The level of most papers I have had the disgrace to read is so bad it made me want to quit that world as soon as I could.
I got to the conclusion the whole system is basically a complex game of politics and strategy, fed by a loop in which bad research gets published on mediocre outlets, which then get a financial return by publishing them. This bad published research is then used to justify further money being spent on low quality rubbish work, and the cycle continues.
Sometimes you get to review papers that are so comically bad and low effort they almost feel insulting on a personal level.
For instance, I had to reject multiple papers not only due their complete lack of content, but also because their English was so horrendous they were basically unintelligible.
Quality is definitely above quantity in academia in almost all disciplines. The issue is citation count is used as a proxy for quality and its a poor one in many respects.

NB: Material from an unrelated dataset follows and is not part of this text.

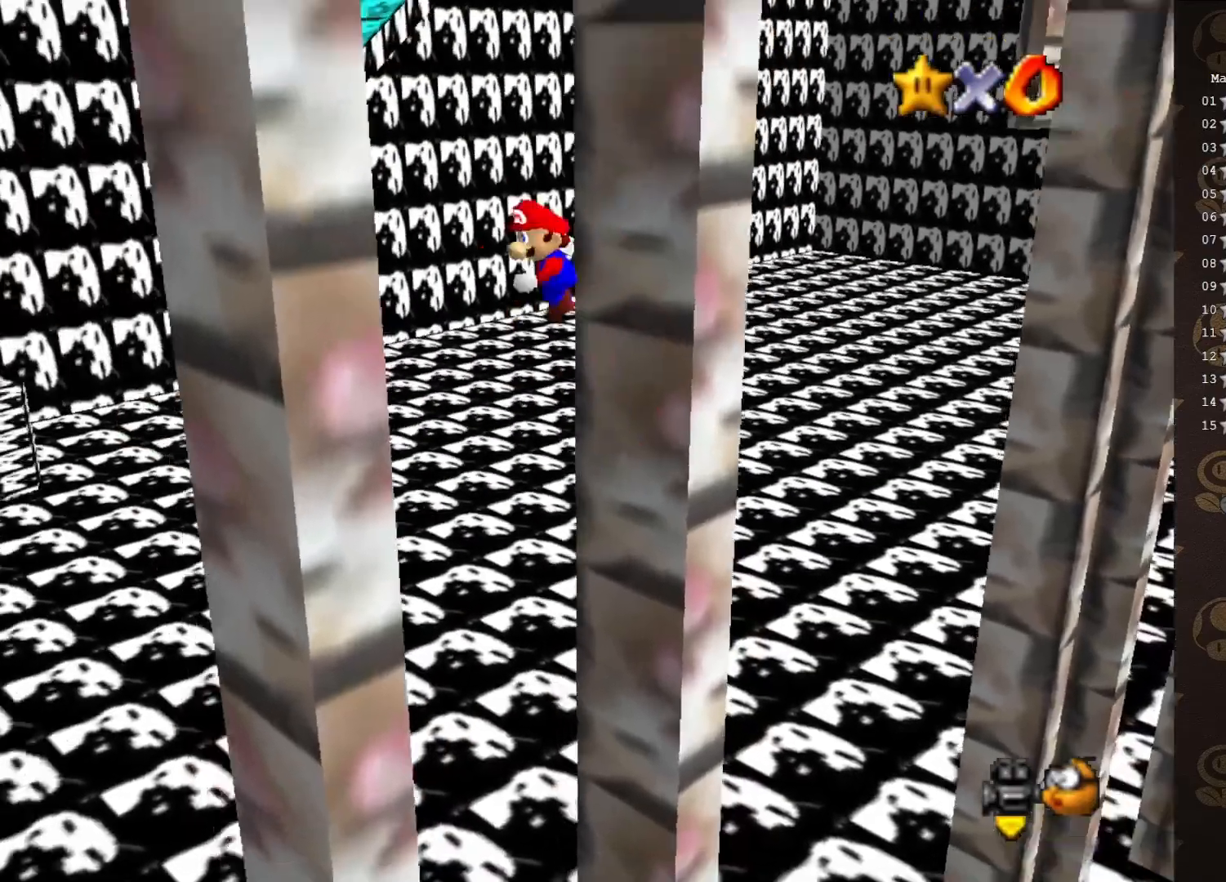
{"buttons": ["A"], "left_stick": "up-right", "events": [[217, "A", "up"], [283, "left_stick", "down-right"], [383, "A", "down"], [417, "left_stick", "up-right"]]}
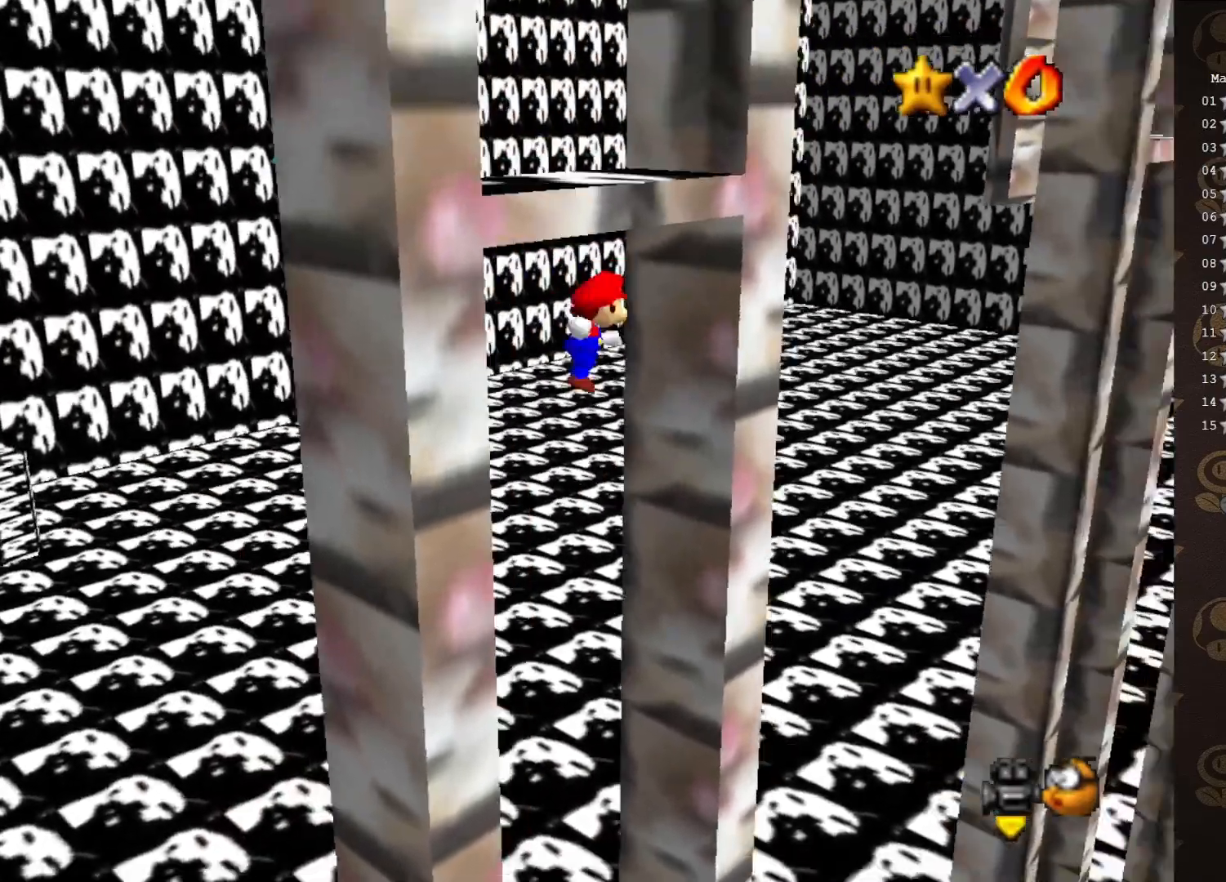
{"buttons": ["A"], "left_stick": "down-left", "events": [[83, "left_stick", "up"], [183, "left_stick", "up-right"], [200, "A", "up"], [333, "left_stick", "down"], [400, "left_stick", "down-left"], [433, "A", "down"]]}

Until this is fixed, people need to stop saying "listen to The Science", in an attempt to convince others of a given viewpoint. Skeptical people already distrust our modern scientific institutions; not completely obviously, but definitely when they're cited as a cudgel. Continued articles like this should make everyone stop and wonder just how firm the supposed facts are, behind their own favoured opinions. We need a little more humility about which scientific facts are truly beyond reproach.
We also need to listen to the science on things that are clearly established. The replication crisis is not something that affects almost anything in public debate. Evolution is well established science. Large parts of Climate Change are well established science. Etc.
Yea, evolution and climate change are pretty solid. But the projected models do no favor to climate science. Those are bogus. They've mostly been wrong in the past and will be mostly wrong again in the future. There are way too many variables and unknowns, and those accumulate the further out the model reaches.
And your evidence for that is what exactly? Since this replication problem is already known to appear in multiple disciplines, it's quite likely that the same misconduct is happening in other areas too. I think you're being a little too quick to hope that it doesn't affect those areas where you have a vested interest.
"Believe science" is incredibly destructive to the entire field. It is quite literally turning science into a religion. Replacing the scientific method with "just believe what we say, how dare you question the orthodoxy". We're back to church and priests in all but name.
In the main people don't literally mean it that way. they're expressing belief int he validity of the scientific method, but the more they explaina nd justify the scientific method the more time consuming it is. When dealing with stupid people or obdurate trolls, the sincere adherent of the scientific method can be tricked into wasting a great deal of time by being peppered with questions that are foolish or posed in bad faith.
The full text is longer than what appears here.